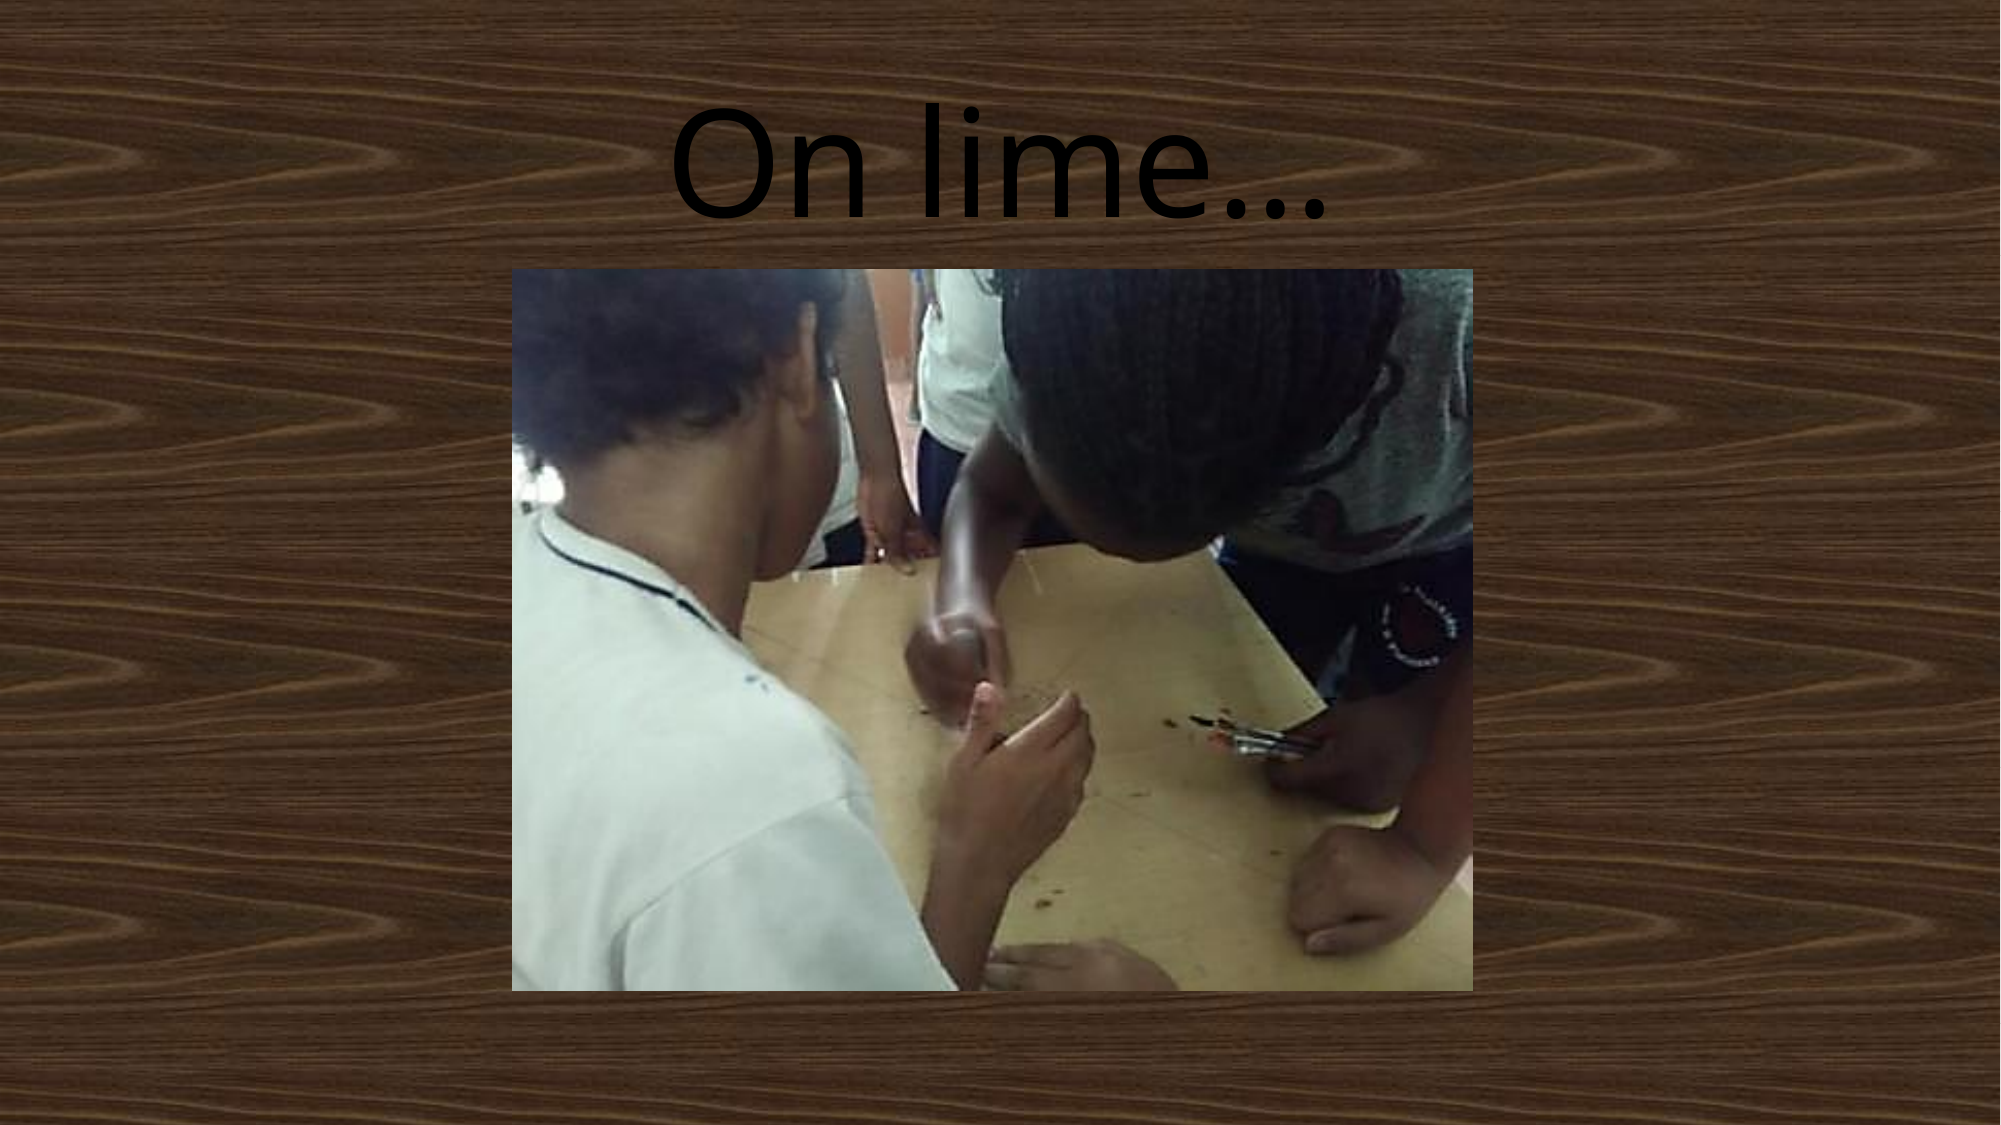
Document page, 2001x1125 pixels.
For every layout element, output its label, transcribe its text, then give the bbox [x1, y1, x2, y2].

title On lime… [137, 59, 1863, 278]
picture [0, 0, 2001, 1125]
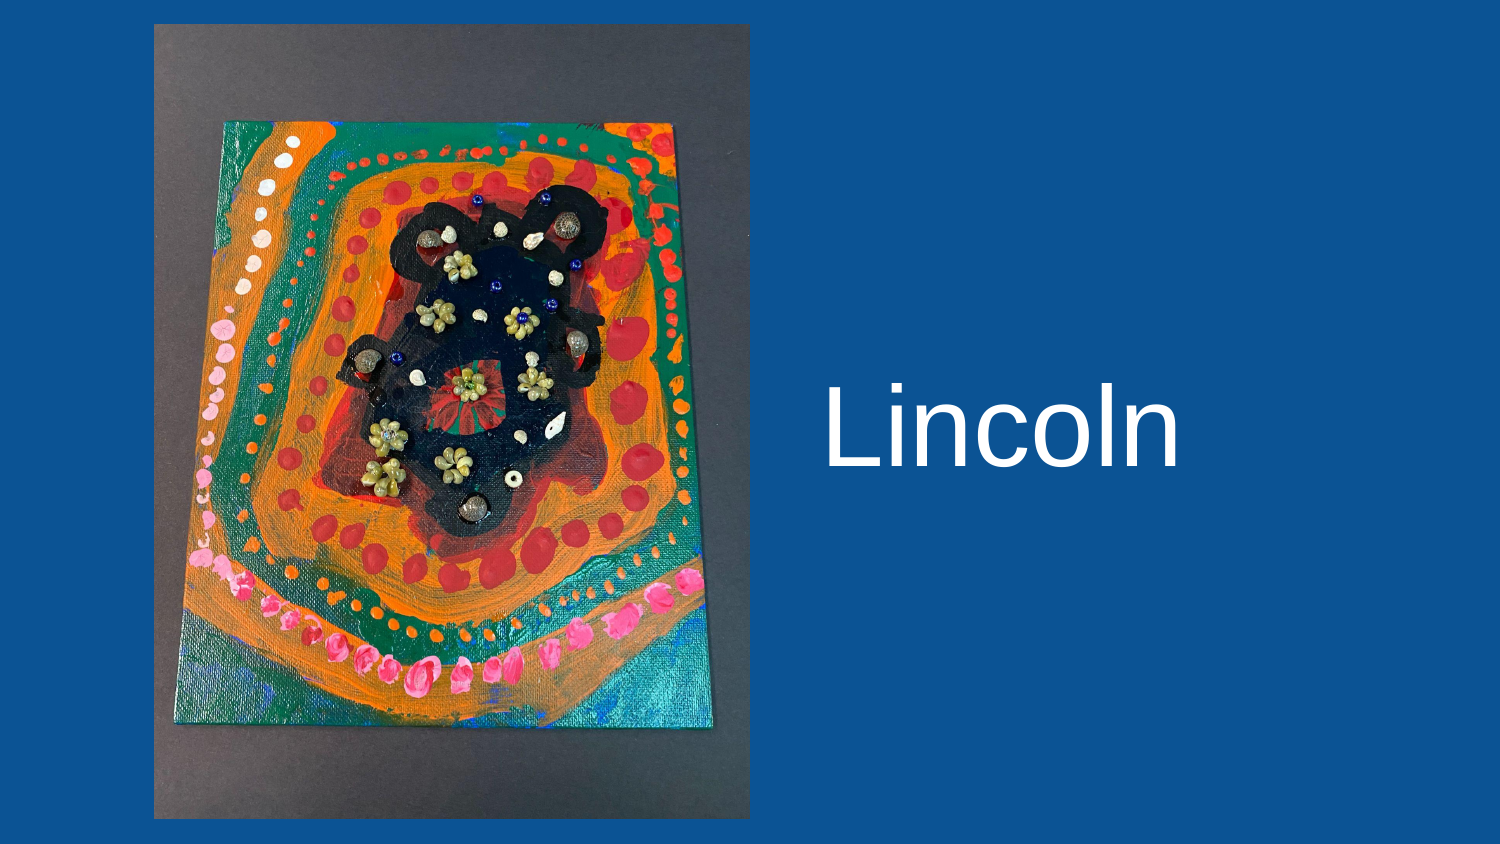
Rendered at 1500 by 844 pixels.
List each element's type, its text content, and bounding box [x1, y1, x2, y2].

picture [154, 24, 751, 819]
text_box Lincoln [805, 337, 1298, 505]
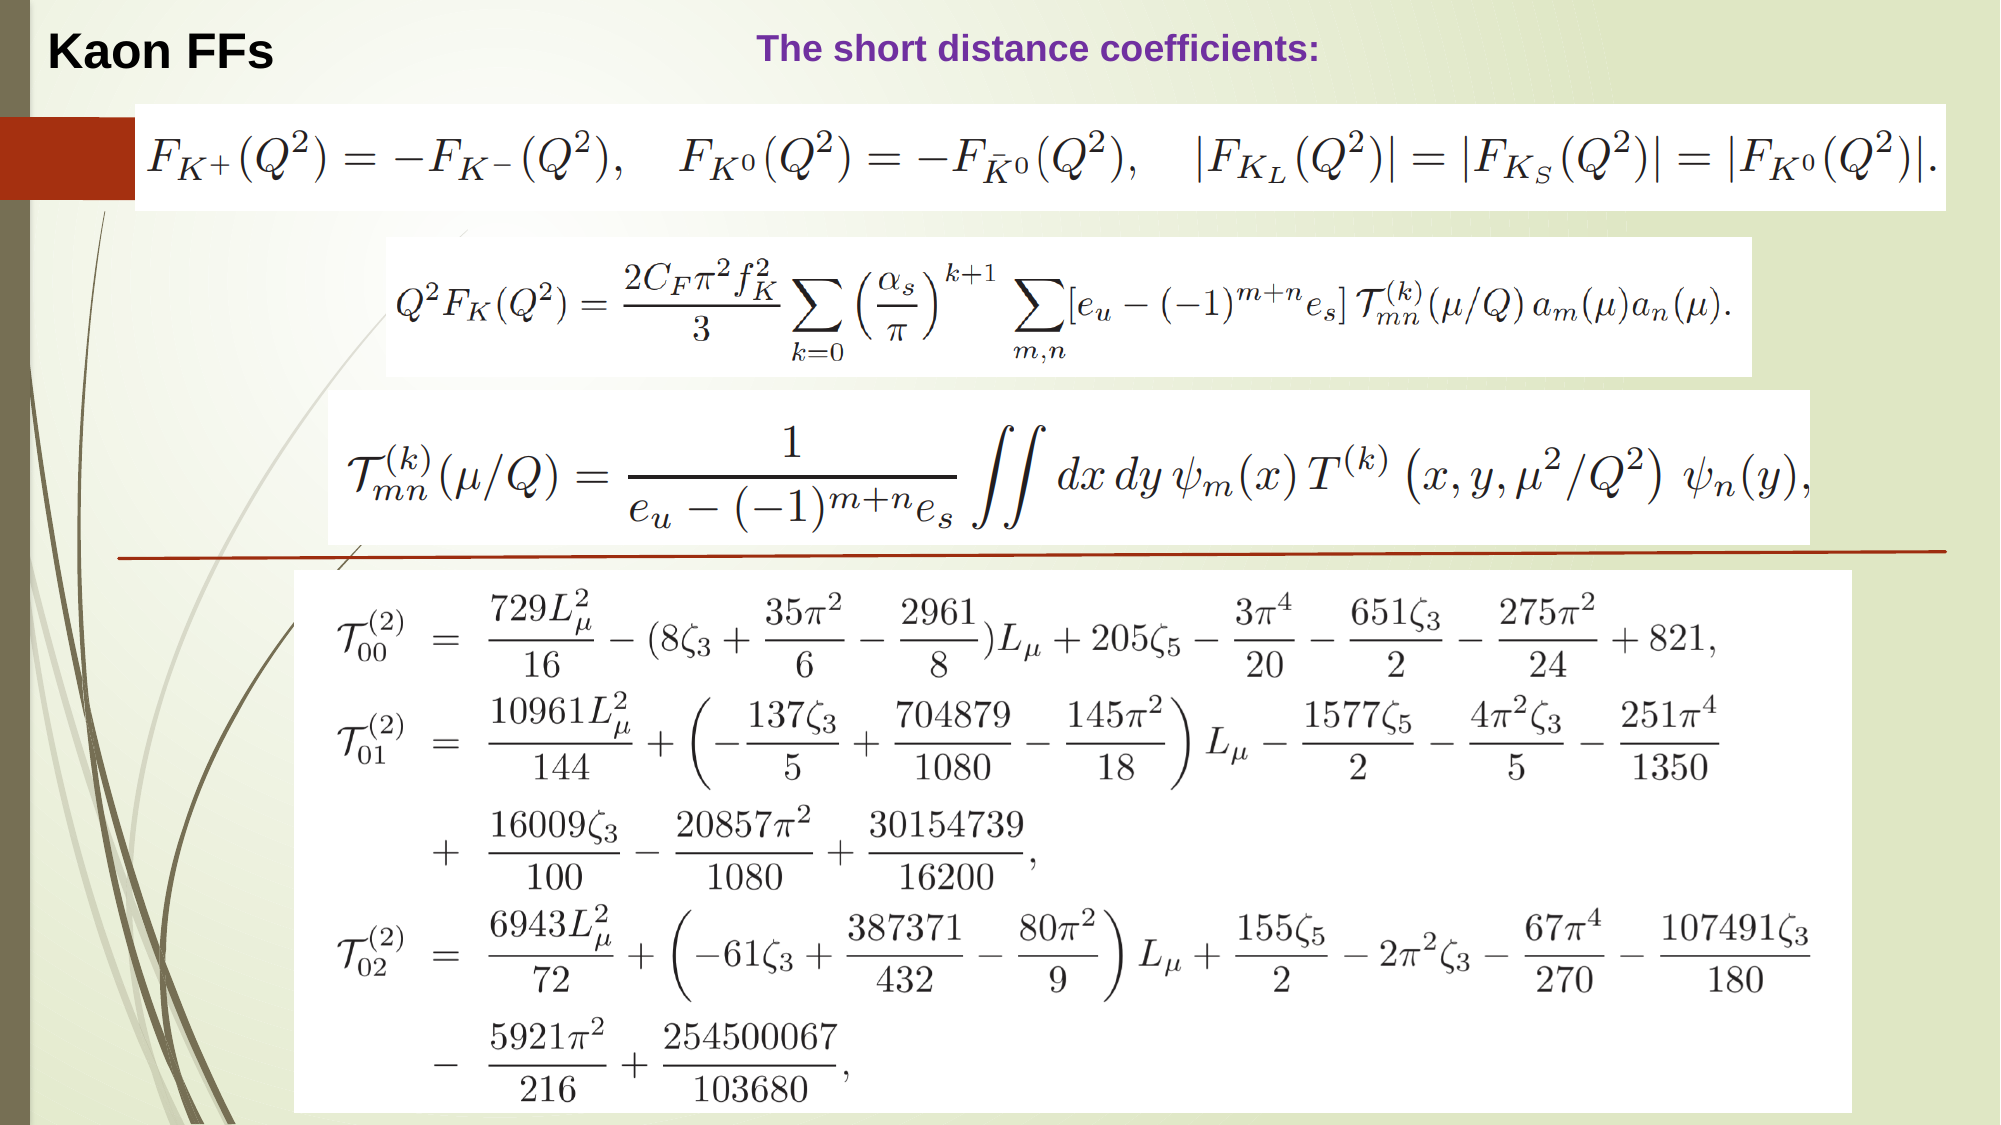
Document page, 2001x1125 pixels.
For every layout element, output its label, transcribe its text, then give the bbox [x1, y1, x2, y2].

picture [328, 389, 1811, 546]
text_box Kaon FFs [32, 10, 329, 86]
picture [294, 570, 1852, 1113]
text_box The short distance coefficients: [741, 16, 1452, 77]
picture [386, 237, 1753, 377]
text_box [118, 551, 1946, 559]
picture [135, 104, 1946, 211]
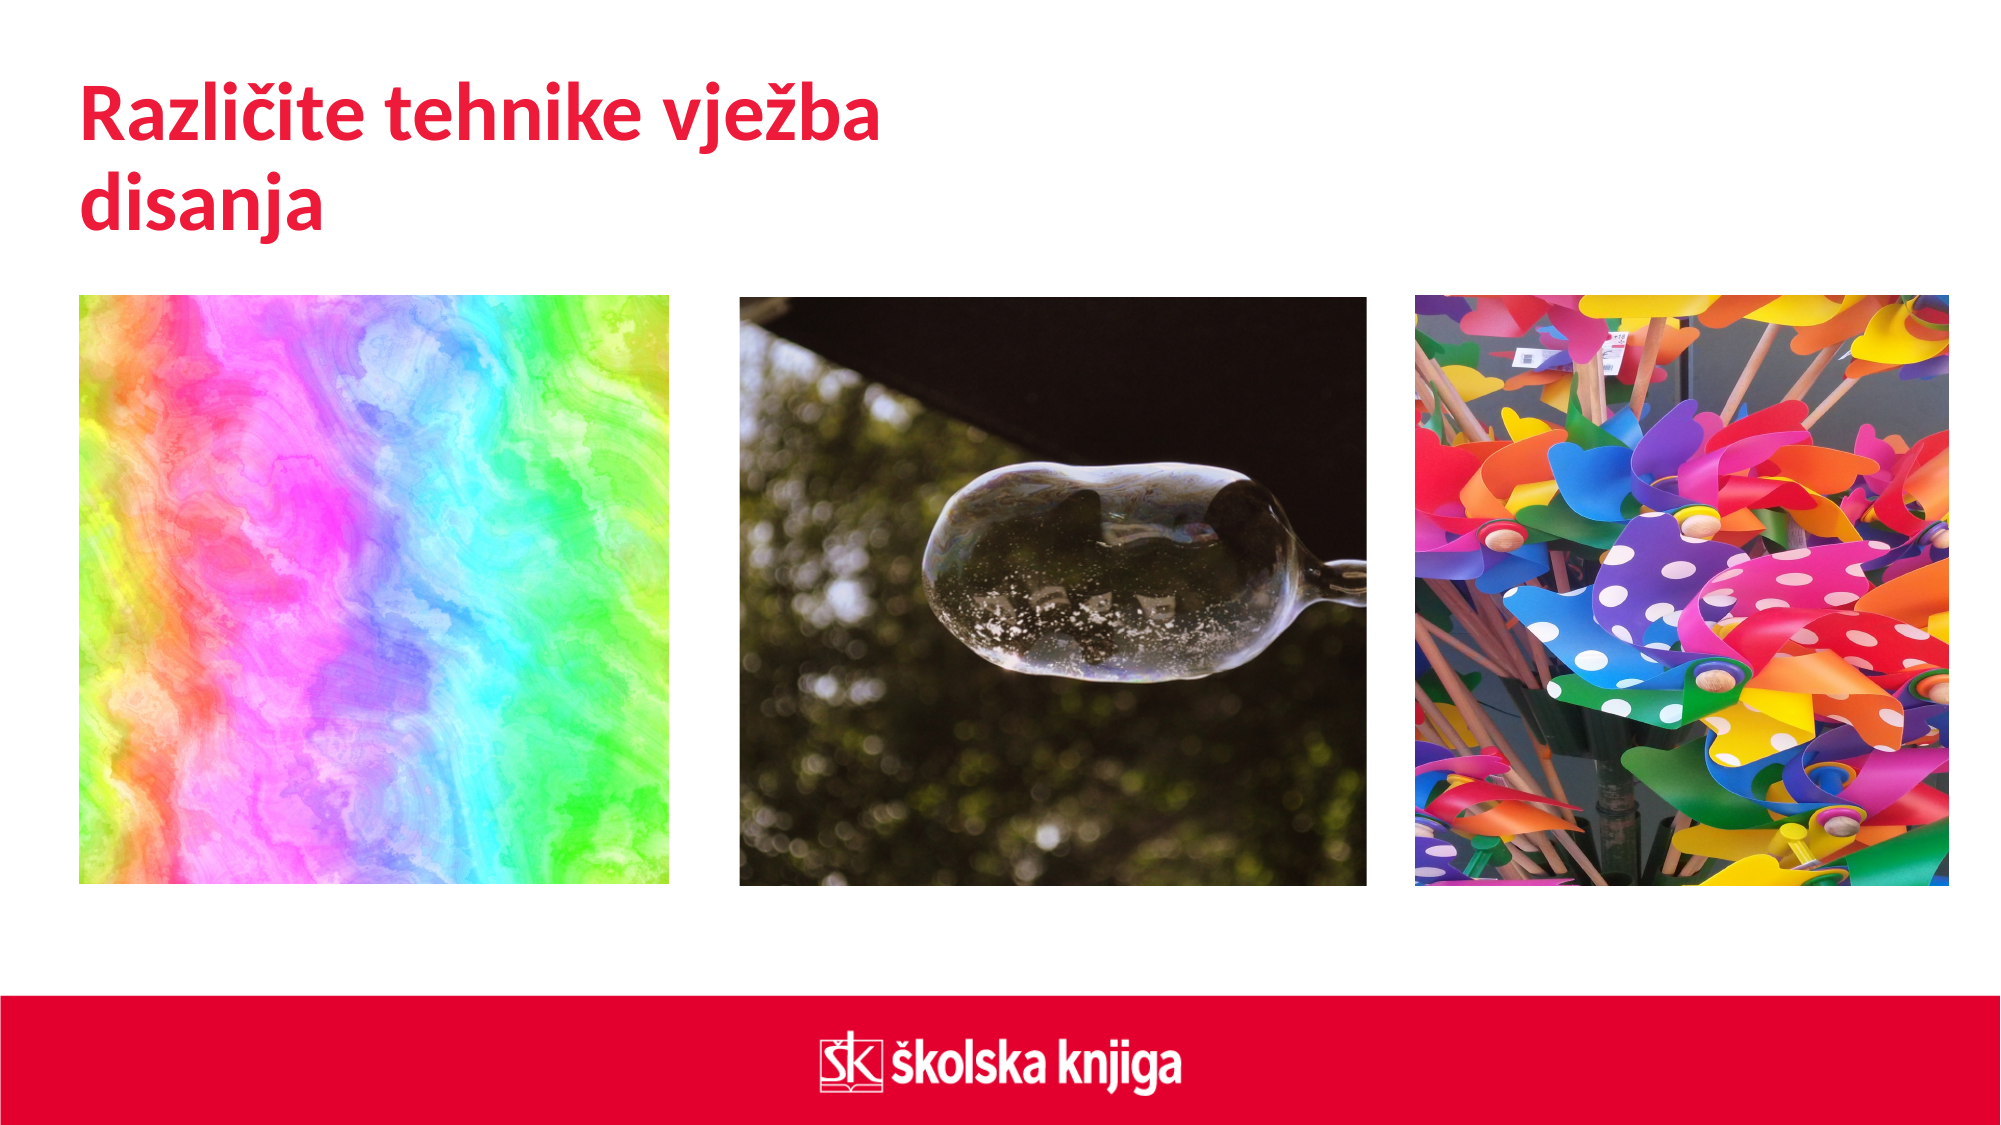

» Task brief: Could you repeat all of the entries exactly, without the pictures?

» Answer box:
Document page, 2001x1125 pixels.
For every layout element, output its label, transcribe its text, then give the bbox [x1, y1, x2, y2].

title On lime… [137, 59, 1863, 278]
picture [0, 0, 2001, 1125]
Rendered at 1500 by 844 pixels.
List each element's type, its text content, and bounding box [x1, y1, x2, y2].

picture [154, 24, 751, 819]
text_box Lincoln [805, 337, 1298, 505]
Document page, 2001x1125 pixels.
For every layout element, output its label, transcribe its text, then give the bbox [x1, y1, x2, y2].

picture [328, 389, 1811, 546]
text_box Kaon FFs [32, 10, 329, 86]
picture [294, 570, 1852, 1113]
text_box The short distance coefficients: [741, 16, 1452, 77]
picture [386, 237, 1753, 377]
text_box [118, 551, 1946, 559]
picture [135, 104, 1946, 211]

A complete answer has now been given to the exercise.